Kinetic pathways of topology simplification by Type-II topoisomerases in knotted supercoiled DNA.

The topological state of covalently closed, double-stranded DNA is defined by the knot type $K$ and the linking-number difference $\Delta Lk$ relative to unknotted relaxed DNA. DNA topoisomerases are essential enzymes that control the topology of DNA in all cells. In particular, type-II topoisomerases change both $K$ and $\Delta Lk$ by a duplex-strand-passage mechanism and have been shown to simplify the topology of DNA to levels below thermal equilibrium at the expense of ATP hydrolysis. It remains a key question how small enzymes are able to preferentially select strand passages that result in topology simplification in much larger DNA molecules.
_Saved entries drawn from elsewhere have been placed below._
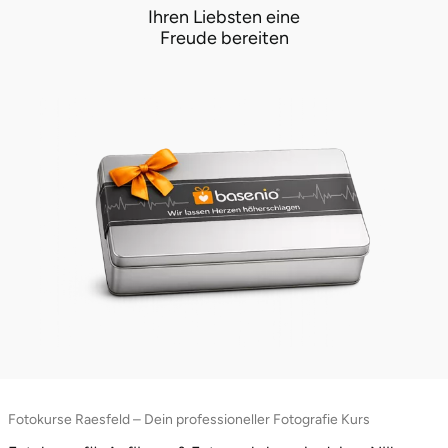
Ihren Liebsten eine
Ostholstein
Freude bereiten
Ostprignitz-Ruppin
Oy-Mittelberg
Passau
Pforzheim
Pinneberg
Pirna
Plön
Fotokurse Raesfeld – Dein professioneller Fotografie Kurs
Potsdam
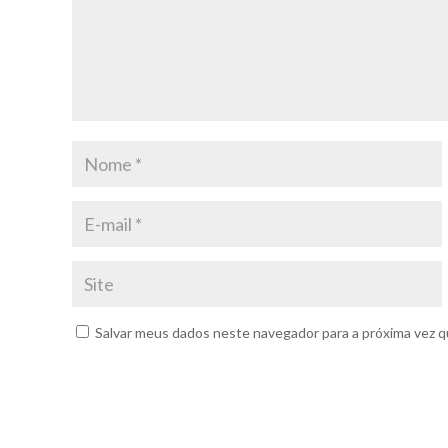
Salvar meus dados neste navegador para a próxima vez q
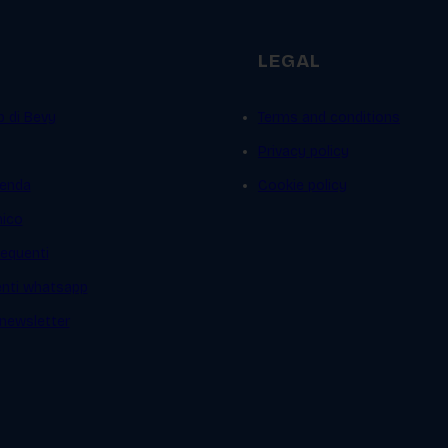
LEGAL
p di Bevy
Terms and conditions
Privacy policy
ienda
Cookie policy
mico
equenti
ienti whatsapp
a newsletter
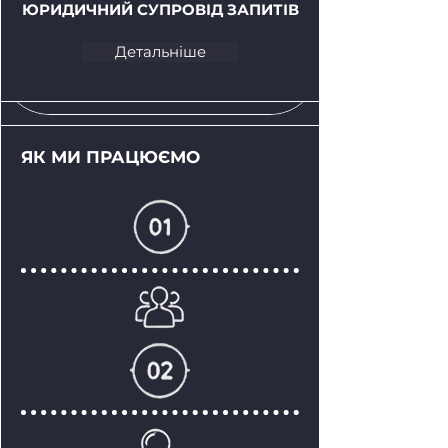
ЮРИДИЧНИЙ СУПРОВІД ЗАПИТІВ
Детальніше
ЯК МИ ПРАЦЮЄМО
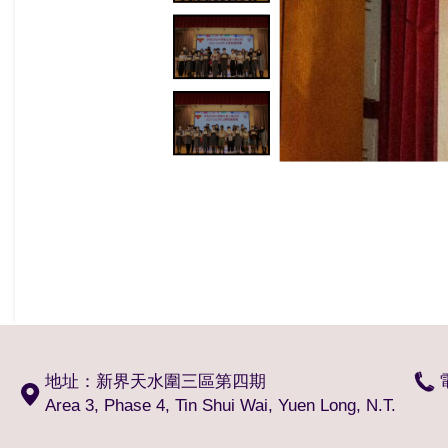
地址：新界天水圍三區第四期
Area 3, Phase 4, Tin Shui Wai, Yuen Long, N.T.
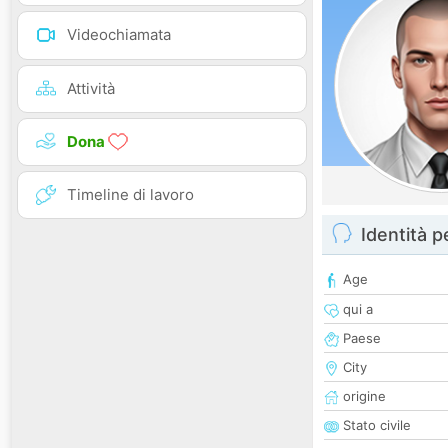
Videochiamata
Attività
Dona
Timeline di lavoro
Identità 
Age
qui a
Paese
City
origine
Stato civile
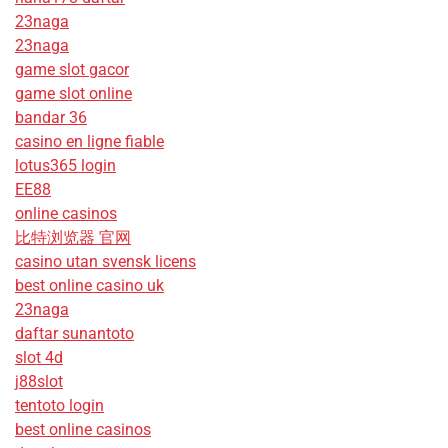
23naga
23naga
game slot gacor
game slot online
bandar 36
casino en ligne fiable
lotus365 login
EE88
online casinos
比特浏览器 官网
casino utan svensk licens
best online casino uk
23naga
daftar sunantoto
slot 4d
j88slot
tentoto login
best online casinos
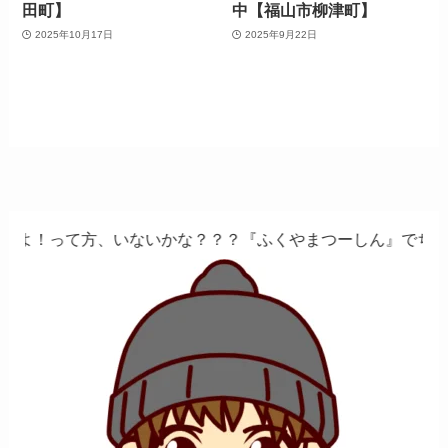
田町】
中【福山市柳津町】
2025年10月17日
2025年9月22日
、いないかな？？？『ふくやまつーしん』でちょっとしたバイ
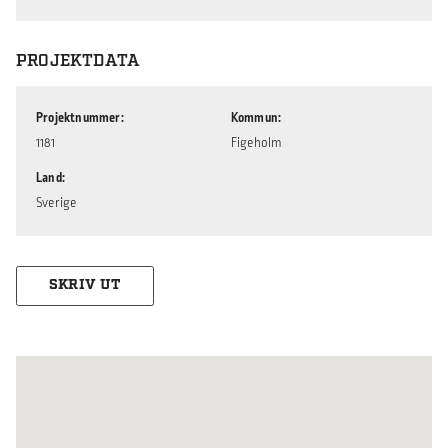
PROJEKTDATA
Projektnummer
Kommun
1181
Figeholm
Land
Sverige
SKRIV UT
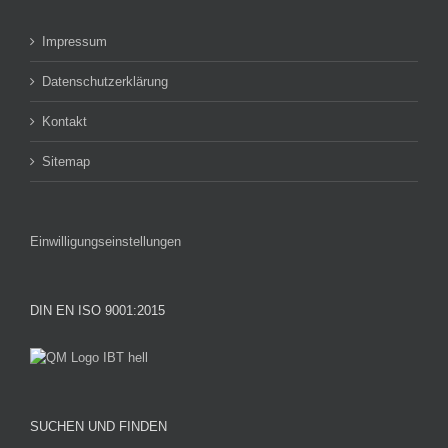
Impressum
Datenschutzerklärung
Kontakt
Sitemap
Einwilligungseinstellungen
DIN EN ISO 9001:2015
SUCHEN UND FINDEN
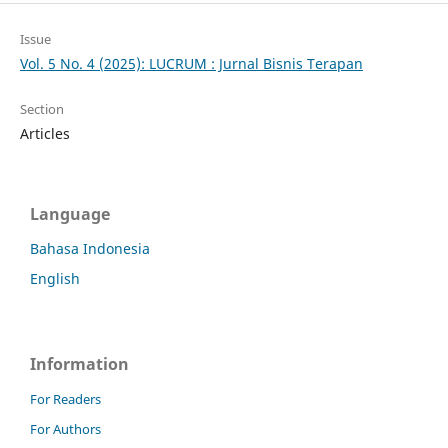
Issue
Vol. 5 No. 4 (2025): LUCRUM : Jurnal Bisnis Terapan
Section
Articles
Language
Bahasa Indonesia
English
Information
For Readers
For Authors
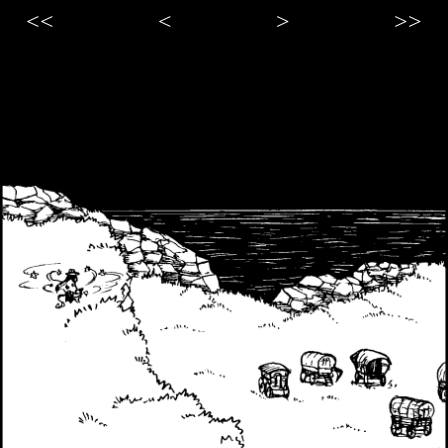
<<
<
>
>>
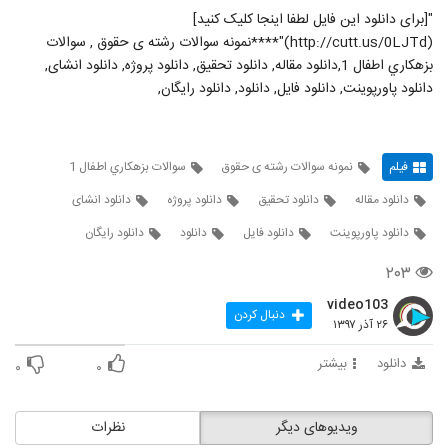
"[برای دانلود این فایل لطفا اینجا کلیک کنید]
(http://cutt.us/0LJTd)"****نمونه سوالات رشته ی حقوق , سوالات
بزهكاري اطفال 1,دانلود مقاله, دانلود تحقیق, دانلود پروژه, دانلود انشای,
دانلود پاورپوینت, دانلود فایل, دانلود, دانلود رایگان,
فیلم
نمونه سوالات رشته ی حقوق
سوالات بزهكاري اطفال 1
دانلود مقاله
دانلود تحقیق
دانلود پروژه
دانلود انشای
دانلود پاورپوینت
دانلود فایل
دانلود
دانلود رایگان
۲۰۳
video103
دنبال کردن
۲۶ آذر ۱۳۹۷
دانلود
بیشتر
۰
۰
ویدیوهای دیگر
نظرات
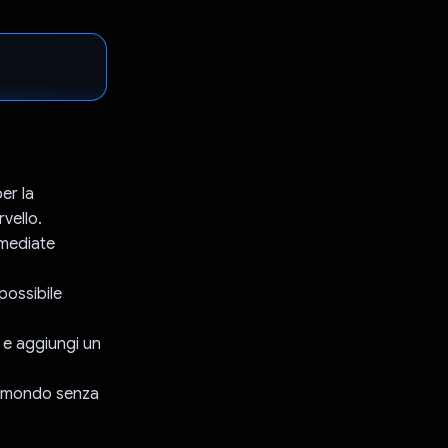
er la
vello.
mmediate
 possibile
 e aggiungi un
il mondo senza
Using numerical simulations, we consider the non-equilibrium dynamics of transitions between topological states $(K,\Delta Lk)$ in DNA induced by type-II topoisomerases. For a biological process that delivers DNA molecules in a given topological state $(K,\Delta Lk)$ at a constant rate we fully characterize the pathways of topology simplification by type-II topoisomerases in terms of stationary probability distributions and probability currents on the network of topological states $(K,\Delta Lk)$. In particular, we observe that type-II topoisomerase activity is significantly enhanced in DNA molecules that maintain a supercoiled state with constant torsional tension. This is relevant for bacterial cells in which torsional tension is maintained by enzyme-dependent homeostatic mechanisms such as DNA-gyrase activity.